Alongside great photography, the written content of your listing has a significant influence on customers thinking about purchasing your item.
Your listing needs to accurately portray the value of your item, and show it as desirable and worthy of purchase. Many descriptions undersell the item – we are often too humble for our own good. Others may be too vague, leaving out information that the customer needs to make a decision, while at the other end of the scale, descriptions that are excessively verbose (too wordy) may drown out key details with unnecessary words.
Here are some helpful tips to think about when writing the content of your listing.
Less is more when it comes to a listing title. For your title, consider what 3-8 words will most accurately capture what your item is.
Consider this watercolour painting by Vicky Curtin at mycoveart.felt.co.nz. Some title ideas might be:
– Goldfish Painting
– Original watercolour painting
– Goldfish watercolour painting
– Original watercolour painting of a goldfish
– Watercolour on paper: Goldfish (original)
Each of these options could work, but it’s worth thinking about which words are most important and draw attention to your key selling points. Keep it succinct and on point – every word should be there for a reason.
The words in your description, title, and keywords are used on Felt for the search function, so be sure to use words that will help your prospective customers find your item. Imagine you are buying the product without ever seeing it before – what would you want to know? Put yourself in your customer’s shoes.

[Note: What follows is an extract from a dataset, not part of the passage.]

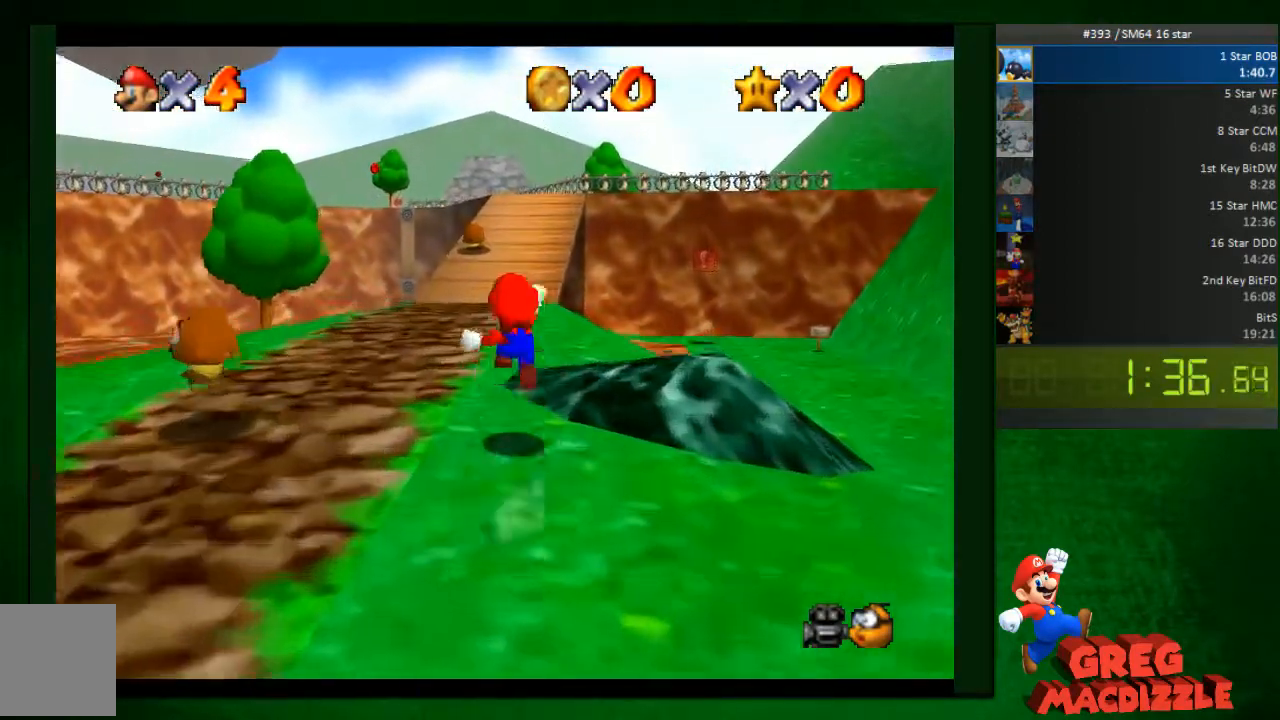
{"buttons": [], "left_stick": "up-left", "events": [[82, "A", "up"], [327, "left_stick", "up-left"]]}
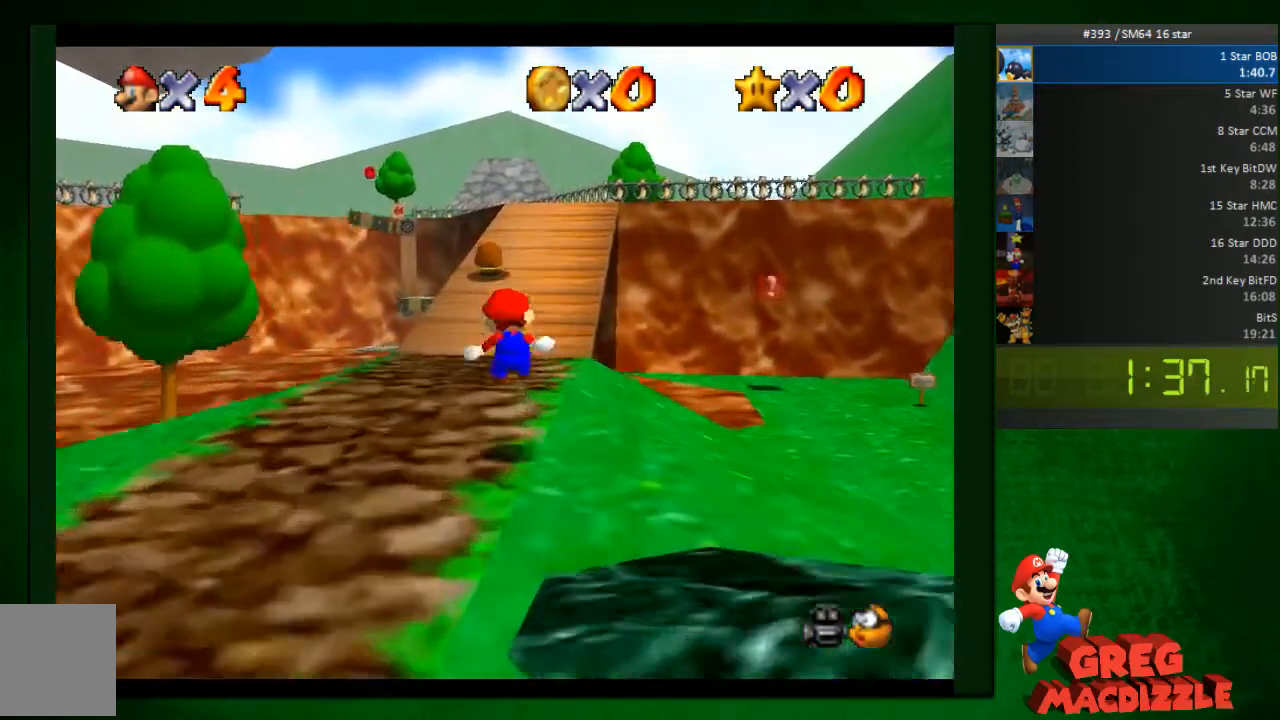
{"buttons": [], "left_stick": "up", "events": [[82, "left_stick", "up"], [367, "A", "down"], [408, "A", "up"]]}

It’s important to remember that prospective buyers probably aren’t experts in your craft, so using overly technical terms can be unhelpful. Assume that your customer only knows a little bit about what you do and give them some detail about your techniques, creative process, and inspiration.
Part of the value of an item is in its story, so make sure you’re telling that. Everybody likes to be able to talk knowledgeably about something they’ve bought – you are giving your customer that backstory.

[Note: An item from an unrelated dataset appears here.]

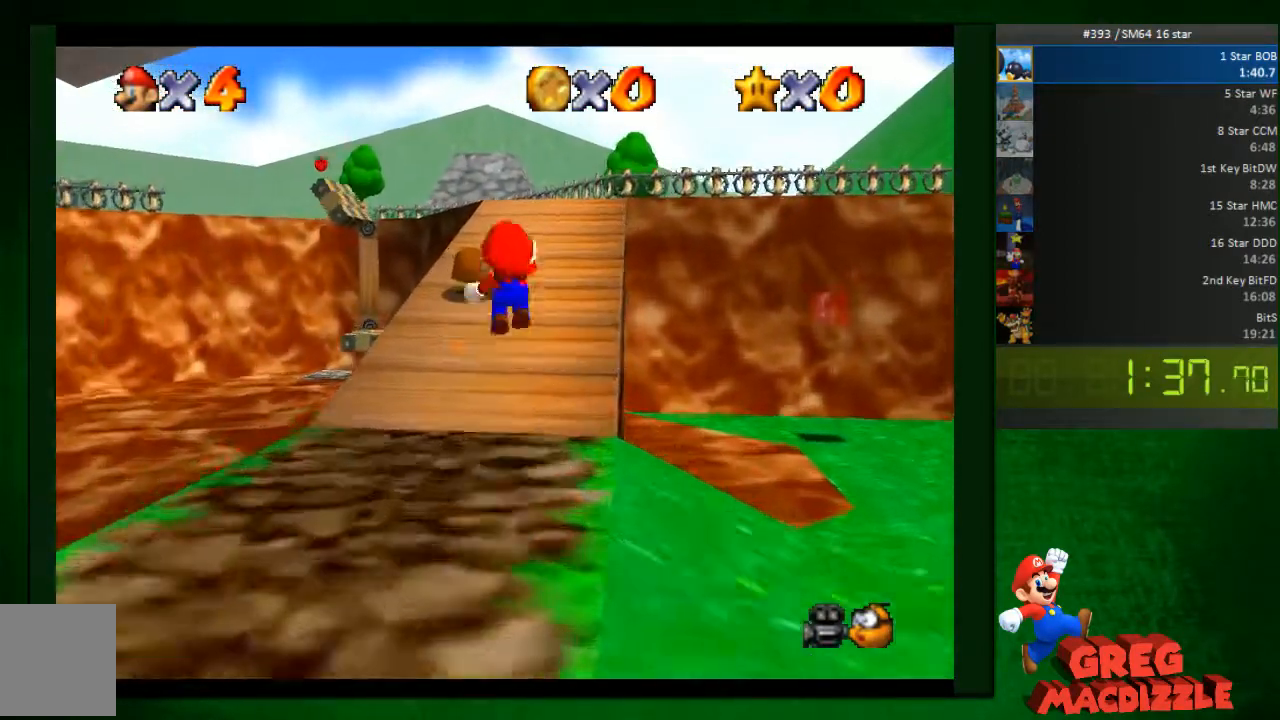
{"buttons": [], "left_stick": "up", "events": []}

Some things you might include:
- what the item is, and be specific! e.g. rather than “green scarf” say “lime green lacy crocheted scarf”

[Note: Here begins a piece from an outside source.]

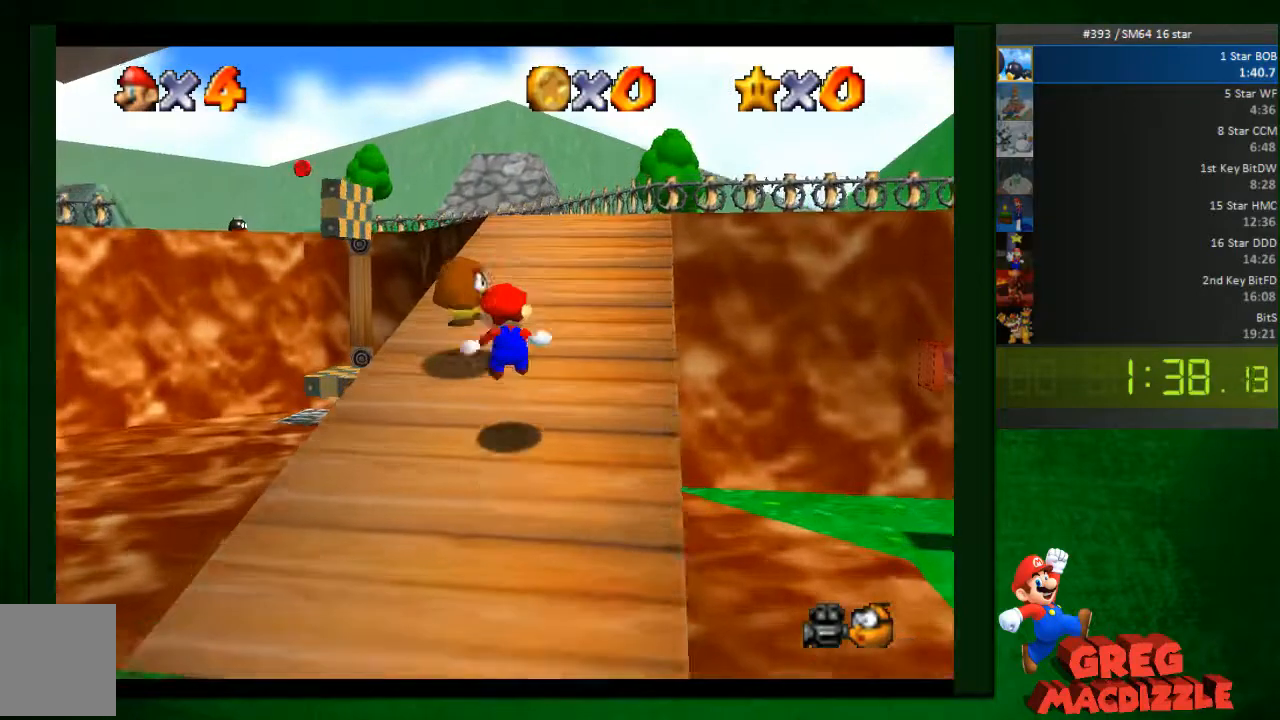
{"buttons": [], "left_stick": "up", "events": [[164, "A", "down"], [204, "A", "up"]]}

- where or how it can be used e.g. “wall hanging”, or “outdoor table”, or “perfect for the lounge”…
- what it is made of e.g. “wood” or “cedar”, or “linen cloth”, or “recycled parchment”…
- why it is uniquely valuable e.g. “my own design”, or “one-off” or “limited run”…
- how it was made, processes and techniques, e.g. “hand-woven”, or “designed and built in our home workshop”, or “laser-cut”…
- dimensions and any size options
- colours and any options
Consider the different things that buyers could be looking for, and how they would find this item. While buyers are often focused on photos (read more about taking great photos here), they may be searching for a particular subject (boat, giraffe, green), a type of thing (painting, tea towel, necklace), a particular material (wood, concrete, linen), or a particular craft (ceramics, hand-carved, customised). Make it easy to be found for all of the reasons that your item would be a good choice for a customer.
Above all, be honest.
As well as the written description of your product, Felt allows ten keywords or tags for each listing which are used by the search function.
Keywords are words customers might use to search for your product. Coming up with keywords is not always as easy as it sounds. Use a thesaurus. Use a dictionary. If your product has an alternative name or if there’s a common typo or mis-spelling of the name of your product, include it as a keyword.
- Colours – what’s the dominant colour of your product? Does it have secondary colours?
- Style – funky, elegant, techno, emo, classy, casual, sporty…
- Texture or pattern – rough, smooth, soft or grainy… stripy, spotty, floral…
- Materials – wool, paper, cotton, wood, metal…
- Properties – warm, strong, durable, delicate…
- Potential uses
- Occasions – Valentine’s Day, house-warming, Mother’s Day, wedding or 21st…
- Who would it appeal to? Gardeners? Sports fans? Movie buffs? Kids?
To make the most of your keyword allowance, use a selection of ideas from the list above (maybe keywords 1 and 2 are colours, 3 is style, 4 is textures, 6 and 7 are materials, 8 is an occasion it could be appropriate for and 9 and 10 are people it might appeal to).
Devise a system that works for your product and use it to keep your shop consistent and speed up your listing process.